Daimler DB18 – childhood memories
Among my earliest memories, I recall sitting on the front floor of an aged Daimler, my back against the squab of the seat as I used two feet to press down the brake pedal so that my father could bleed the brakes.
Dad was the founding president of the Daimler Lanchester Club of Victoria. His first car was a Daimler DB18 Consort. Soon, he had a couple of them. They were grand, but tired. Given that Dad was a young academic with a couple of kids, it is not surprising that his Daimlers were not quite in the condition they were in when they left the Daimler factory in Conventry twenty years earlier. I recall cars boiling in the Australian summer, smoking with cold starts. I recall Dad desperately hanging on to the outside door handle, failing to stop a two ton Daimler (containing my sister and me, strapped in our safety seats) that was gathering pace down a hill when the handbrake failed.
However, the Daimlers had provided adventures even before I was old enough to remember them. Dad once drove a DB18 through a puddle and looked over his shoulder to find my bassinet and me floating on the rear passenger floor. Before I was able to walk, I managed to crawl under a DB18. I emerged out the other side black with oil and grease. As we were on a country property at the time with no running water, my father had only one thing with which to wash me down – kerosene.
The original DB18 was introduced immediately before the war, but few were produced before the factory was turned over to the war effort. Thus, despite a distinctly pre-war appearance, most DB18s were produced after 1945. The DB18 Consort was the post-war update that included headlights incorporated into the front guards and hydraulic front brakes. The rear brakes continued to be operated by rods.

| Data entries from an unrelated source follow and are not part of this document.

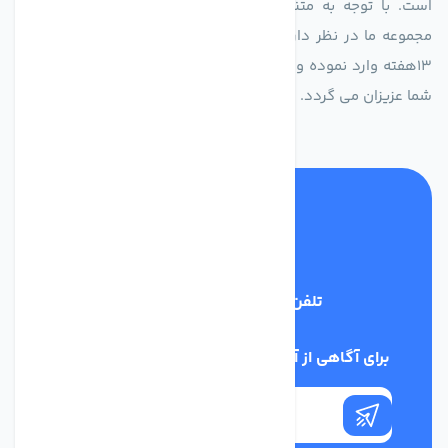
است. با توجه به متنوع بودن فن های تولیدی کمپانی اروپایی
مجموعه ما در نظر دارد کالاهای تخصصی شما عزیزان رو در صرف
13هفته وارد نموده و این عمر باعث صرفه جویی در هزینه و زمان
شما عزیزان می گردد.
تلفن پشتیبانی
02186029303
برای آگاهی از آخرین اخبار در خبرنامه ما عضو شوید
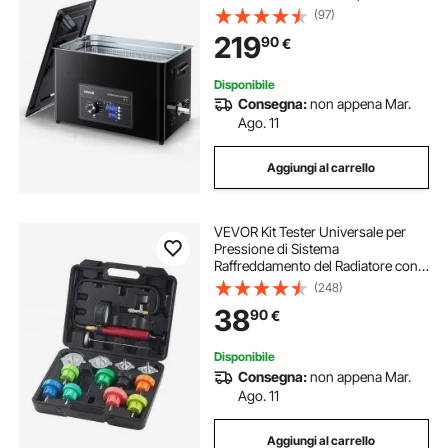
Rotante, Capacita di 30 L con
(97)
Cestello e Sfera di Pulizia, Pulitore a
219
90
€
Ultrasuoni per Orologi, Rasoi,
Gioielli
Disponibile
Consegna:
non appena Mar.
Ago. 11
Aggiungi al carrello
VEVOR Kit Tester Universale per
Pressione di Sistema
Raffreddamento del Radiatore con
Adattatori per Pompa a Mano Tappi
(248)
Codificati a Colori, Strumenti per
38
90
€
Pressione con Valigetta per Auto
Moto Camion
Disponibile
Consegna:
non appena Mar.
Ago. 11
Aggiungi al carrello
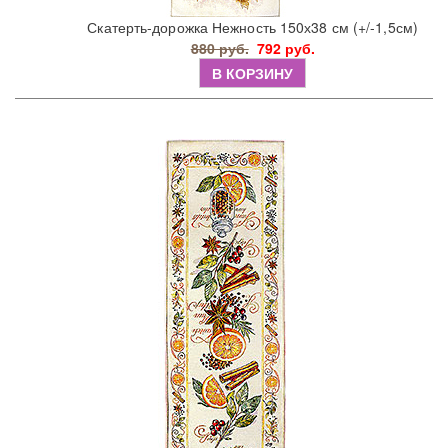
Скатерть-дорожка Нежность 150х38 см (+/-1,5см)
880 руб.
792 руб.
В КОРЗИНУ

The Daimlers used a 2522 cc in-line six cylinder, pushrod ohv engine fed by a single SU carburetter. This gave the car a claimed 70 bhp. Given that the DB18 saloon weighed 1650 kg, performance might best be described as stately.
Like nearly all Daimlers of the period, both my father’s DB18s were fitted with the Daimler Fluid Flywheel coupled to a 4 speed Wilson pre-selector gearbox. This meant that the driver would pre-select the next gear and then, when the moment was right, simply depress the left-most pedal to engage that gear. There was no need to coordinate the shifting of a gear lever with the depressing of a clutch pedal. Intended to allow smooth progress for the British aristrocracy, my father found the pre-selector particularly useful when traversing rough tracks in southern Australia. He would travel with a lower gear pre-selected, ready to dab the pedal at a moment’s notice, should the car begin to get bogged or the track get rougher or steeper.
Around our home, the DB18s were joined by a brace of Daimler Conquests – most of which did not run. The Conquest was based on the Lanchester 14 (also known as the Lanchester Leda). A much smaller and more affordable car than the typical large Daimler, the Conquest was aimed at solicitors and doctors, rather than the landed gentry. Our collection lived in various rented garages or parked on nearby streets. The Daimlers, now long gone, started my enthusiasm for interesting cars and thus probably set me on the road to financial ruin.
As an aside, I think Daimlers are a little under-appreciated in the classic car world. This is despite one winning best in show at MotorClassica in Melbourne a couple of years ago, and one winning at Pebble Beach before that. Generally, large Daimlers seem to be overshadowed by Bentley and Rolls Royce saloons. Later Daimlers (really just Jaguars with a crinkly radiator – except when fitted with Turner’s brilliant little V8 which never made it into Jags) seem to sell for less than their Jaguar siblings.